Ask anyone who has attended any of the previous games or this year’s in Montego Bay, Jamaica. Very often we wonder, for instance, how committed Bahamas is to the regional movement, but when it comes to CARIFTA Games there is no doubt where they stand. They usually have one of the largest teams and the biggest contingent of supporters who bring a very vibrant spirit and keep us entertained with their musical instruments.
We are like one big family despite the fact that we want our respective countries to do well. What is significant, notwithstanding the sometimes fierce competition, is that coaches can be heard and seen sharing information for the improvement of opposing athletes. I witnessed it in the Girls’ Under-17 long jump which was won by Akela Jones.
Some of the foreign coaches believed she should adjust her run-up by at least two metres so that she could hit the board and have better jumps. People genuinely respect good talent and are generous in pointing the way forward because there is not a parochial view when it comes to Caribbean track and field, unlike other areas. 

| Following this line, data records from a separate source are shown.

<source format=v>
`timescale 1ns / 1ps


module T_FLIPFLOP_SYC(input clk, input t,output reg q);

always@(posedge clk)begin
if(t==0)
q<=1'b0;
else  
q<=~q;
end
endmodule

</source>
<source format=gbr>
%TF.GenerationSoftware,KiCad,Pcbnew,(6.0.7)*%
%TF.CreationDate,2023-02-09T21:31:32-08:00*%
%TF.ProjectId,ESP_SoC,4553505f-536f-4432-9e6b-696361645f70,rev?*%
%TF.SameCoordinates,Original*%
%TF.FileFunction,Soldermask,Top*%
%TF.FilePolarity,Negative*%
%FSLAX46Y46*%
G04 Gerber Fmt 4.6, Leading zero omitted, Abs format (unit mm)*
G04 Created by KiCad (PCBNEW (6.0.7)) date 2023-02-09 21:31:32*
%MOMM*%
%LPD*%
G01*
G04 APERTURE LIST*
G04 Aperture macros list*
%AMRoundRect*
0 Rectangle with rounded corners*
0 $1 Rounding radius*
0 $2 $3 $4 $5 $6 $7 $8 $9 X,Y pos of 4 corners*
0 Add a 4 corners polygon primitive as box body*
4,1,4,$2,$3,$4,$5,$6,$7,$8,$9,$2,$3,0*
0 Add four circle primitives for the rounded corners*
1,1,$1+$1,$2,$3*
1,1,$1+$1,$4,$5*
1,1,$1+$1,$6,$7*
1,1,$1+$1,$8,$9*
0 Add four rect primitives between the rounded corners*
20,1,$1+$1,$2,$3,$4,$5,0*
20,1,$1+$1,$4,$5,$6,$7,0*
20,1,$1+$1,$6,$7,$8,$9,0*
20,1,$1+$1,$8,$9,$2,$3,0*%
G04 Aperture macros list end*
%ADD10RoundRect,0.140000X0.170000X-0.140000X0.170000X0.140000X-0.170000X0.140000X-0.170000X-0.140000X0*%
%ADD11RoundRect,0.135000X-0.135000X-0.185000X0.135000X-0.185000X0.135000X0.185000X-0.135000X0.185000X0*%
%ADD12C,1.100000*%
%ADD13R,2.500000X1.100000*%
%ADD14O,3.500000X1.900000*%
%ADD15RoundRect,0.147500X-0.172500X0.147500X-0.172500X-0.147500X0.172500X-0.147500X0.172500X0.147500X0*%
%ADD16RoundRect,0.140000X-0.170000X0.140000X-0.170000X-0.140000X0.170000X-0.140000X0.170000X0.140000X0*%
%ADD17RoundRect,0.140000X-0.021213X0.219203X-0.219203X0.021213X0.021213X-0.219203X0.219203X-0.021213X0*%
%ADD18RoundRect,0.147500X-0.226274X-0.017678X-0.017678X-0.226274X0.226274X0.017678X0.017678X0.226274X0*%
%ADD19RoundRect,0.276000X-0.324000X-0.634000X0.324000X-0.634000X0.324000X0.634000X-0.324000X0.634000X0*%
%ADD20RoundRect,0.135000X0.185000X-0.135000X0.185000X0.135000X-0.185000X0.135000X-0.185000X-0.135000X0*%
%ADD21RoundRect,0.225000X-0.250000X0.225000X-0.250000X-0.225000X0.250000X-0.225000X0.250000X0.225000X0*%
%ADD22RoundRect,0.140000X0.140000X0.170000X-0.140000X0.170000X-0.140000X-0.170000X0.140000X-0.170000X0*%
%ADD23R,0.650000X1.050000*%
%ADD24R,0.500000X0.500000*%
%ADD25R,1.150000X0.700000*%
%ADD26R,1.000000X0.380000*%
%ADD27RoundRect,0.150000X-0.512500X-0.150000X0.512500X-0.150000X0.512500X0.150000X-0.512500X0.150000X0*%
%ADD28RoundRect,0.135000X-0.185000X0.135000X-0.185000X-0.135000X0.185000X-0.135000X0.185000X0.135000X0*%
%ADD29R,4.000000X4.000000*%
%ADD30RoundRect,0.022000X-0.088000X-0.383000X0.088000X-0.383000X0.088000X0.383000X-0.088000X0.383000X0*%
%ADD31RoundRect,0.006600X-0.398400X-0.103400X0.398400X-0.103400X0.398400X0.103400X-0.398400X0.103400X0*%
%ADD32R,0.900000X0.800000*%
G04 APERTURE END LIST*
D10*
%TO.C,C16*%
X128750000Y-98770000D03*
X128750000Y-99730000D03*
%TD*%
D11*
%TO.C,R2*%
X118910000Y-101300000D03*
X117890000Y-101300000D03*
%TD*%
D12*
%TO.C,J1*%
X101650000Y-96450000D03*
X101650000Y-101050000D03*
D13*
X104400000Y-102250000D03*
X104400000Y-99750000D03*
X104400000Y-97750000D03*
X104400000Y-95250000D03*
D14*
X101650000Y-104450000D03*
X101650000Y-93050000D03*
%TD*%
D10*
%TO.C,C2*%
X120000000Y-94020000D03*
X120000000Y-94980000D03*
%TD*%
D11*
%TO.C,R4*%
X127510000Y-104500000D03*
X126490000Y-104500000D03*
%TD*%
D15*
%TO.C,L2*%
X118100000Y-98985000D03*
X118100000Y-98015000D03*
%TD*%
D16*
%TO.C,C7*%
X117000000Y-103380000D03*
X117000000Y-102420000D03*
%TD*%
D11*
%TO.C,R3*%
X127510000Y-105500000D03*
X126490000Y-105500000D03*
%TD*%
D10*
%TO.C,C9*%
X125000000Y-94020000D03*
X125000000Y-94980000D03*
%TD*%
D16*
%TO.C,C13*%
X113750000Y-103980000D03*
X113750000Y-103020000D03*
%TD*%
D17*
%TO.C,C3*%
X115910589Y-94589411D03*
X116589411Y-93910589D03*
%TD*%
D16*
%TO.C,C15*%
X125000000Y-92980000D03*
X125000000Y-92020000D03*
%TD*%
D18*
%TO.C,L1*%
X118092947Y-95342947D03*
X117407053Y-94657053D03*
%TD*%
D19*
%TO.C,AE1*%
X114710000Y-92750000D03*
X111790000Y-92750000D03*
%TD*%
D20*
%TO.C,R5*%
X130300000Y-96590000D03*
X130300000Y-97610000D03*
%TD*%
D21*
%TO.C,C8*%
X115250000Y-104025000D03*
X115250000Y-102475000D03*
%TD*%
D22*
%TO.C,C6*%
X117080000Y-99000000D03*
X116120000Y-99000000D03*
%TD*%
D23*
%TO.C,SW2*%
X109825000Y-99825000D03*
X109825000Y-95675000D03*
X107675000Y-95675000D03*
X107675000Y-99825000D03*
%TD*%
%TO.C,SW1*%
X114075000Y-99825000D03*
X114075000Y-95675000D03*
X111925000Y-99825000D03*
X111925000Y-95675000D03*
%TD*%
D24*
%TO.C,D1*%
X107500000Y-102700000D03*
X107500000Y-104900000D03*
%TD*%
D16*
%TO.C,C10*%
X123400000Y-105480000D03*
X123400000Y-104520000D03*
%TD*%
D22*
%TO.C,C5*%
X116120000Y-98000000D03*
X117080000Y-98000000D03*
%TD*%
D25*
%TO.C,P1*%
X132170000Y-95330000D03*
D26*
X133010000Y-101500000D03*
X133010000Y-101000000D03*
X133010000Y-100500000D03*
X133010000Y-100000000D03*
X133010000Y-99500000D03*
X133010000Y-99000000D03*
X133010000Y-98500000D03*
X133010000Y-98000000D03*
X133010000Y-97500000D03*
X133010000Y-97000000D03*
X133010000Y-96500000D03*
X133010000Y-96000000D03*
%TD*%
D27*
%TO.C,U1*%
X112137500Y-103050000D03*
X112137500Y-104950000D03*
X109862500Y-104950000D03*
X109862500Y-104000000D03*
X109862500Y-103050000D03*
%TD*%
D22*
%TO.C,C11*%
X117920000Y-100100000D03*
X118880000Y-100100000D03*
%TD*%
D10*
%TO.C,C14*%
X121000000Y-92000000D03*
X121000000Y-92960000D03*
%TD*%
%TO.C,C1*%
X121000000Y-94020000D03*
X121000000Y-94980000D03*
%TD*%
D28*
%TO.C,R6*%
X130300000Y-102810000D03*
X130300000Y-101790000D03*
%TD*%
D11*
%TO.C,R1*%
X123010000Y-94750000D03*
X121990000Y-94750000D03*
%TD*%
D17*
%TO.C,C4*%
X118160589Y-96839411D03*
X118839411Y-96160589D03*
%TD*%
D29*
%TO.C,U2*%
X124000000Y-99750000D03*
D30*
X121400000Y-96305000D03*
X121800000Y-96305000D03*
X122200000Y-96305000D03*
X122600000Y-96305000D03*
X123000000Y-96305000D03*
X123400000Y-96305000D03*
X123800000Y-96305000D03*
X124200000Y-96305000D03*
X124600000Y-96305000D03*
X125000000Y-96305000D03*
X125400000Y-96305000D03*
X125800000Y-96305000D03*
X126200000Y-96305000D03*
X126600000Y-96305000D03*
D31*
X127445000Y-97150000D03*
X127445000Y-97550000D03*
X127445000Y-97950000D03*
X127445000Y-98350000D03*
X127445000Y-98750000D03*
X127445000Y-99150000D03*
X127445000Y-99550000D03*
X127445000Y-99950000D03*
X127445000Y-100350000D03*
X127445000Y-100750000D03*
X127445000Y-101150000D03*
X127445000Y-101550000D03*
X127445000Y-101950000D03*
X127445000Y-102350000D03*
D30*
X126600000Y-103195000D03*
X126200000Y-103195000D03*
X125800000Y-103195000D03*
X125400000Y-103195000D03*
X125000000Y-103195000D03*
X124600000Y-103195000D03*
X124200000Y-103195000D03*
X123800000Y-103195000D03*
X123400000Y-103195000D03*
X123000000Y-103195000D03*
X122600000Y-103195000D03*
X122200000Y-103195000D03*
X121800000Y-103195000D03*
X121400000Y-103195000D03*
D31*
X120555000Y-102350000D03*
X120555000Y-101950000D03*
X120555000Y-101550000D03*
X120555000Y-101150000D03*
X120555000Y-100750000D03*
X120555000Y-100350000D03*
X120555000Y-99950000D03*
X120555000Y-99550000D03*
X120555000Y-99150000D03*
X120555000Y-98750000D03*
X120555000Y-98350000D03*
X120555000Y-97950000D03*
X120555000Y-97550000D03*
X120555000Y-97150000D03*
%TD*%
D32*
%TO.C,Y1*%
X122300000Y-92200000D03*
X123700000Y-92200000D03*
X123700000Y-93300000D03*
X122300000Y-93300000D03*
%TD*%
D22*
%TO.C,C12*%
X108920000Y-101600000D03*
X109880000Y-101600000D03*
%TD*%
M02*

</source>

There is no lack of encouragement and adulation right across the board for our top athletes. 
We get our first sightings of special talent at the CARIFTA Games. We actually grow with the athletes as they go on to make their mark on the international scene. 
We could refer to the origins of the group of Bahamian runners whose exploits led them to be dubbed the Golden Girls. The same applies to Obadele Thompson, Kim Collins, Ryan Brathwaite and Usain Bolt just to mention a few. These icons have played their part in reassuring us that we as Caribbean people have the ability to compete against and conquer the rest of the world. We can use that inspiration to be the best we can be in our own areas of endeavour.

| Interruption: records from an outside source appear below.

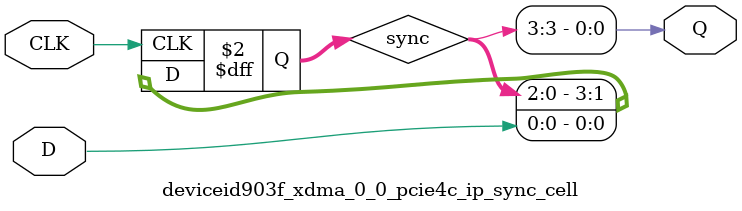
<source format=v>

`timescale 1ps / 1ps

(* DowngradeIPIdentifiedWarnings = "yes" *)
module deviceid903f_xdma_0_0_pcie4c_ip_sync_cell #
(
    parameter integer STAGE = 3
)
(
    //-------------------------------------------------------------------------- 
    //  Input Ports
    //-------------------------------------------------------------------------- 
    input                               CLK,
    input                               D,
    
    //-------------------------------------------------------------------------- 
    //  Output Ports
    //-------------------------------------------------------------------------- 
    output                              Q
);
    //-------------------------------------------------------------------------- 
    //  Synchronized Signals
    //--------------------------------------------------------------------------  
    (* ASYNC_REG = "TRUE", SHIFT_EXTRACT = "NO" *) reg [STAGE:0] sync;                                                            



//--------------------------------------------------------------------------------------------------
//  Synchronizier
//--------------------------------------------------------------------------------------------------
always @ (posedge CLK)
begin

    sync <= {sync[(STAGE-1):0], D};
            
end   



//--------------------------------------------------------------------------------------------------
//  Generate Output
//--------------------------------------------------------------------------------------------------
assign Q = sync[STAGE];



endmodule

</source>
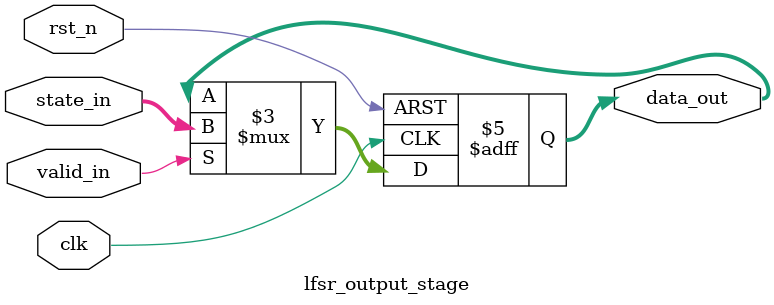
<source format=sv>
module rng_galois_lfsr_2_top(
    input             clk,
    input             rst_n,
    input             enable,
    output [15:0]     data_out
);

    // Internal pipeline signals
    wire [15:0] state_stage1_out;
    wire        valid_stage1_out;
    wire        enable_stage1_out;

    wire [15:0] state_stage2_out;
    wire        valid_stage2_out;
    wire        enable_stage2_out;

    wire [15:0] state_stage3_out;
    wire        valid_stage3_out;
    wire        enable_stage3_out;

    wire [15:0] state_stage4_out;
    wire        valid_stage4_out;
    wire        enable_stage4_out;

    // Stage 1: Latch previous state and prepare for bit[15] computation
    lfsr_stage1 u_lfsr_stage1 (
        .clk           (clk),
        .rst_n         (rst_n),
        .enable        (enable),
        .prev_state    (state_stage4_out),
        .state_stage1_out     (state_stage1_out),
        .valid_stage1_out     (valid_stage1_out),
        .enable_stage1_out    (enable_stage1_out)
    );

    // Stage 2: Calculate bit[0] and bit[1]
    lfsr_stage2 u_lfsr_stage2 (
        .clk           (clk),
        .rst_n         (rst_n),
        .valid_stage1_in      (valid_stage1_out),
        .enable_stage1_in     (enable_stage1_out),
        .state_stage1_in      (state_stage1_out),
        .state_stage2_out     (state_stage2_out),
        .valid_stage2_out     (valid_stage2_out),
        .enable_stage2_out    (enable_stage2_out)
    );

    // Stage 3: Calculate bit[2] and bit[3]
    lfsr_stage3 u_lfsr_stage3 (
        .clk           (clk),
        .rst_n         (rst_n),
        .valid_stage2_in      (valid_stage2_out),
        .enable_stage2_in     (enable_stage2_out),
        .state_stage2_in      (state_stage2_out),
        .state_stage3_out     (state_stage3_out),
        .valid_stage3_out     (valid_stage3_out),
        .enable_stage3_out    (enable_stage3_out)
    );

    // Stage 4: Shift remaining bits [15:4]
    lfsr_stage4 u_lfsr_stage4 (
        .clk           (clk),
        .rst_n         (rst_n),
        .valid_stage3_in      (valid_stage3_out),
        .enable_stage3_in     (enable_stage3_out),
        .state_stage3_in      (state_stage3_out),
        .state_stage4_out     (state_stage4_out),
        .valid_stage4_out     (valid_stage4_out),
        .enable_stage4_out    (enable_stage4_out)
    );

    // Output Stage: Latch output data
    lfsr_output_stage u_lfsr_output_stage (
        .clk           (clk),
        .rst_n         (rst_n),
        .valid_in      (valid_stage4_out),
        .state_in      (state_stage4_out),
        .data_out      (data_out)
    );

endmodule

// lfsr_stage1: First pipeline stage for Galois LFSR
// - Latches state, passes to next stage
module lfsr_stage1(
    input             clk,
    input             rst_n,
    input             enable,
    input  [15:0]     prev_state,
    output reg [15:0] state_stage1_out,
    output reg        valid_stage1_out,
    output reg        enable_stage1_out
);
    always @(posedge clk or negedge rst_n) begin
        if(!rst_n) begin
            state_stage1_out   <= 16'hACE1;
            valid_stage1_out   <= 1'b0;
            enable_stage1_out  <= 1'b0;
        end else begin
            if(enable) begin
                state_stage1_out  <= prev_state;
                valid_stage1_out  <= 1'b1;
                enable_stage1_out <= enable;
            end else begin
                valid_stage1_out  <= 1'b0;
                enable_stage1_out <= 1'b0;
            end
        end
    end
endmodule

// lfsr_stage2: Second pipeline stage for Galois LFSR
// - Calculates next_state[0], next_state[1]
module lfsr_stage2(
    input             clk,
    input             rst_n,
    input             valid_stage1_in,
    input             enable_stage1_in,
    input  [15:0]     state_stage1_in,
    output reg [15:0] state_stage2_out,
    output reg        valid_stage2_out,
    output reg        enable_stage2_out
);
    always @(posedge clk or negedge rst_n) begin
        if(!rst_n) begin
            state_stage2_out   <= 16'hACE1;
            valid_stage2_out   <= 1'b0;
            enable_stage2_out  <= 1'b0;
        end else begin
            if(valid_stage1_in) begin
                state_stage2_out          <= state_stage1_in;
                // Calculate next_state[0] and next_state[1]
                state_stage2_out[0]       <= state_stage1_in[15];
                state_stage2_out[1]       <= state_stage1_in[0] ^ state_stage1_in[15];
                valid_stage2_out          <= 1'b1;
                enable_stage2_out         <= enable_stage1_in;
            end else begin
                valid_stage2_out          <= 1'b0;
                enable_stage2_out         <= 1'b0;
            end
        end
    end
endmodule

// lfsr_stage3: Third pipeline stage for Galois LFSR
// - Calculates next_state[2], next_state[3]
module lfsr_stage3(
    input             clk,
    input             rst_n,
    input             valid_stage2_in,
    input             enable_stage2_in,
    input  [15:0]     state_stage2_in,
    output reg [15:0] state_stage3_out,
    output reg        valid_stage3_out,
    output reg        enable_stage3_out
);
    always @(posedge clk or negedge rst_n) begin
        if(!rst_n) begin
            state_stage3_out   <= 16'hACE1;
            valid_stage3_out   <= 1'b0;
            enable_stage3_out  <= 1'b0;
        end else begin
            if(valid_stage2_in) begin
                state_stage3_out          <= state_stage2_in;
                // Calculate next_state[2] and next_state[3]
                state_stage3_out[2]       <= state_stage2_in[1];
                state_stage3_out[3]       <= state_stage2_in[2] ^ state_stage2_in[15];
                valid_stage3_out          <= 1'b1;
                enable_stage3_out         <= enable_stage2_in;
            end else begin
                valid_stage3_out          <= 1'b0;
                enable_stage3_out         <= 1'b0;
            end
        end
    end
endmodule

// lfsr_stage4: Fourth pipeline stage for Galois LFSR
// - Shifts next_state[15:4]
module lfsr_stage4(
    input             clk,
    input             rst_n,
    input             valid_stage3_in,
    input             enable_stage3_in,
    input  [15:0]     state_stage3_in,
    output reg [15:0] state_stage4_out,
    output reg        valid_stage4_out,
    output reg        enable_stage4_out
);
    always @(posedge clk or negedge rst_n) begin
        if(!rst_n) begin
            state_stage4_out   <= 16'hACE1;
            valid_stage4_out   <= 1'b0;
            enable_stage4_out  <= 1'b0;
        end else begin
            if(valid_stage3_in) begin
                state_stage4_out           <= state_stage3_in;
                // Shift next_state[15:4]
                state_stage4_out[15:4]     <= state_stage3_in[14:3];
                valid_stage4_out           <= 1'b1;
                enable_stage4_out          <= enable_stage3_in;
            end else begin
                valid_stage4_out           <= 1'b0;
                enable_stage4_out          <= 1'b0;
            end
        end
    end
endmodule

// lfsr_output_stage: Output register stage for Galois LFSR
// - Latches output data when valid
module lfsr_output_stage(
    input             clk,
    input             rst_n,
    input             valid_in,
    input  [15:0]     state_in,
    output reg [15:0] data_out
);
    always @(posedge clk or negedge rst_n) begin
        if(!rst_n) begin
            data_out <= 16'hACE1;
        end else if(valid_in) begin
            data_out <= state_in;
        end
    end
endmodule
</source>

No matter what, we must sustain these games and that’s why we have to be grateful to Jamaica for saving the day when it seemed that they might have had to be called off this year. It would have been a grave injustice in the movement of regional integration if the games were called off, especially in their 40th year. 
It is in this context that founder Austin Sealy has been assured his legacy as a visionary who has played his role in the Caribbean integration movement. At the opening ceremony all the speakers sang his praises and he was presented with the keys to Montego Bay. 
I think those with the authority should go a step further and accord him the highest honour CARICOM has to offer.
We must also take note that telecommunications service provider LIME has recognised the importance of the event and has invested resources to ensure viewers in the region can see their best young athletes perform. 
Long live the CARIFTA Games; many different flags, one region.
Andi Thornhill is sports editor at the Caribbean Broadcasting corporation.